Instructions for the task ▸ Check every line below for the word "ReadEn" and copy each one that has it.
↓
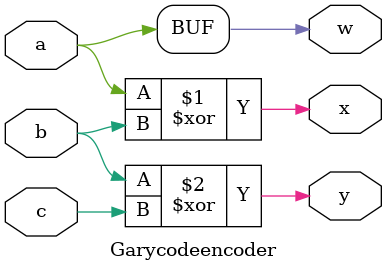
<source format=v>
`timescale 1ns / 1ps
module Garycodeencoder(
    input a,
    input b,
    input c,
    output w,
    output x,
    output y
    );
	 
	 assign w = a;
	 assign x = a^b;
	 assign y = b^c;
    
endmodule

</source>
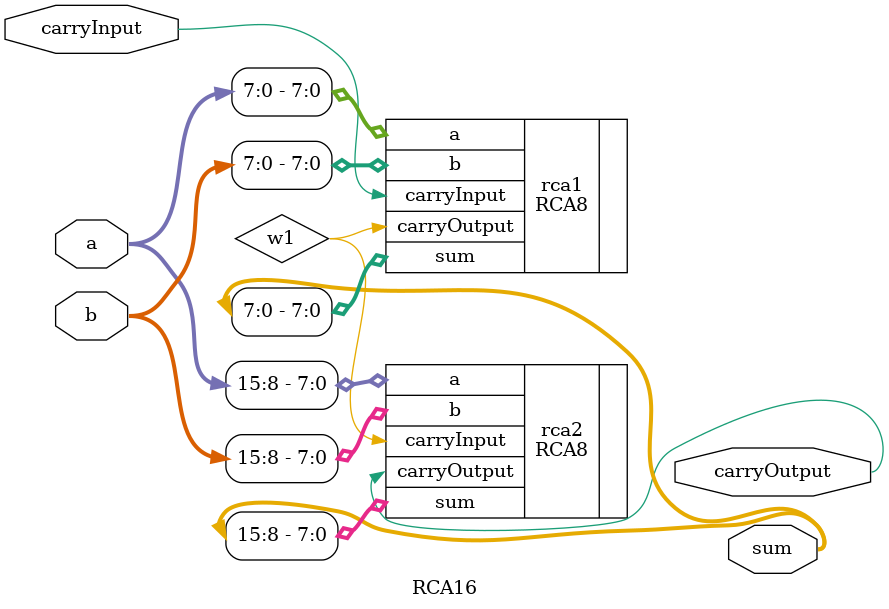
<source format=v>
`timescale 1ns / 1ps

//--------------------------------------------------------------------------------
// Assignment - 3
// Computer Oraganisation and Architecture Lab
// Semester - Autumn 2022-23
// Group No 24
// Yashraj Singh - 20CS10079
// Vikas Vijaykumar Bastewad - 20CS10073
//--------------------------------------------------------------------------------

module RCA16(
    input [15:0] a,
    input [15:0] b,
    input [0:0] carryInput,
    output [15:0] sum,
    output [0:0] carryOutput
    );

	wire [0:0] w1;				//wire of 1 bit length to store intermediate value
	
	// Cascading 2 8-bit Ripple Carry Adders to make a single 16-bit Ripple Carry Adder
	// we store the carry-out of the first 8-bits(leftmost 8 bits) in w and pass it carry-in for the next 8-bits(rightmost 8 bits)
	RCA8 rca1(.a(a[7:0]), .b(b[7:0]), .carryInput(carryInput[0:0]), .sum(sum[7:0]), .carryOutput(w1[0:0]));
	RCA8 rca2(.a(a[15:8]), .b(b[15:8]), .carryInput(w1[0:0]), .sum(sum[15:8]), .carryOutput(carryOutput[0:0]));

endmodule

</source>
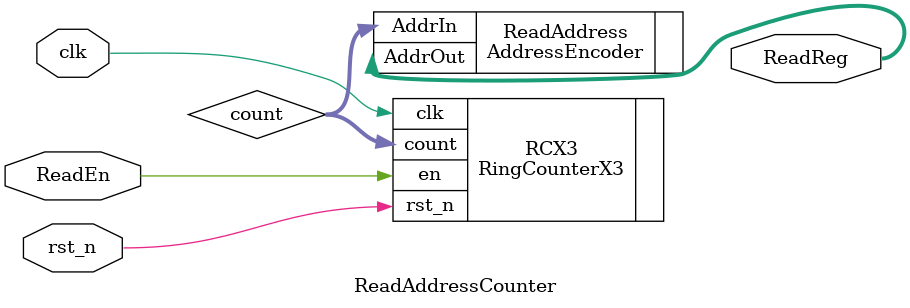
<source format=v>
`timescale 1ns / 1ps


module ReadAddressCounter(ReadEn, clk, rst_n, ReadReg);

    parameter set1 = 14;
    input ReadEn, clk, rst_n;
    output [3:0] ReadReg;
    wire [14:0] count;

    // parameter¸¦ ÀÌ¿ëÇÏ¿© °¢°¢ÀÇ RingCounter¸¦ ÀÌ¿ëÇÑ ReadAddressCounter 
    RingCounterX3 #(.set2(set1)) RCX3 (.en(ReadEn), .clk(clk), .rst_n(rst_n), .count(count));
    AddressEncoder ReadAddress (.AddrIn(count), .AddrOut(ReadReg));
endmodule

</source>
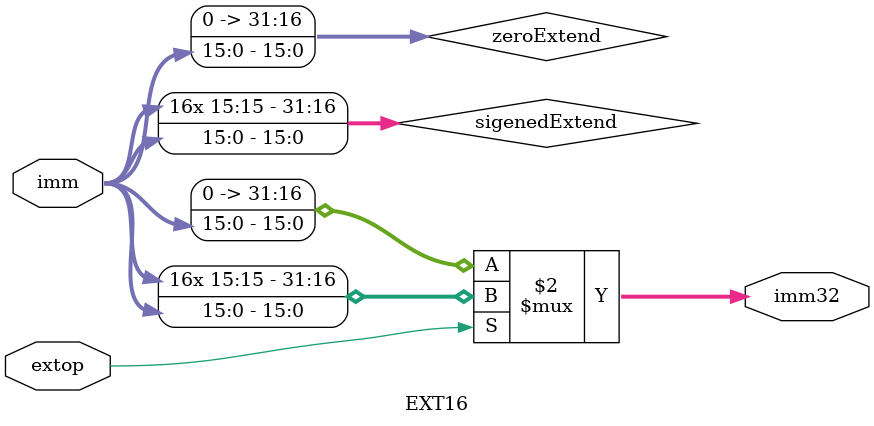
<source format=v>
`timescale 1ns / 1ps
module EXT16(
    input [15:0] imm,
    input extop,
    output [31:0] imm32
    );
wire [31:0] sigenedExtend;
wire [31:0] zeroExtend;

assign sigenedExtend = {{16{imm[15]}},imm};
assign zeroExtend = {{16{1'b0}},imm};
assign imm32 = (extop==0) ? zeroExtend
                :           sigenedExtend;
endmodule

</source>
↑
Response area ▸
module ReadAddressCounter(ReadEn, clk, rst_n, ReadReg);
    input ReadEn, clk, rst_n;
    RingCounterX3 #(.set2(set1)) RCX3 (.en(ReadEn), .clk(clk), .rst_n(rst_n), .count(count));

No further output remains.